Document Type : Original research articles

Author

Department of English language, literature, and simultaneous interpretation, Faculty of Humanities, Al-Azhar University, Cairo, Egypt

Abstract

Recently, due to the lockdown of the whole world after the spread of Covid 19, the significance of spatiality and the dynamic relations among space, place, and culture has now become an important approach to the humanities. In the discourse of postmodernism, place appears as a key concept in literary studies to determine the cultural dimensions of the human experience. This paper is an attempt to bring to focus the importance of place in culture-oriented literary texts.

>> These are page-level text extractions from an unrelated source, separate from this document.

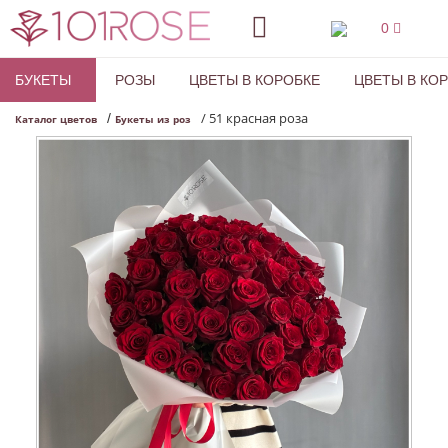
0
БУКЕТЫ
РОЗЫ
ЦВЕТЫ В КОРОБКЕ
ЦВЕТЫ В КО
/
51 красная роза
/
Каталог цветов
Букеты из роз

The most suitable ones for the purpose of this study are those that deal with the “international theme” of the cultural conflict between the Old and the New Worlds; one of the major themes which are found in the works of the great 19th century American novelist Henry James. He deals in his novels with a variety of cultural, social, and moral issues through stories of intercultural encounters between American and European characters. Thus, this paper studies one of his least appreciated novels, The Europeans (1878), to show that the greatness of the text lies in the aesthetic and semiotic power of its landscape which acts as an interactive medium for expressing emotions and functions as a process of signification conditioned by the American culture.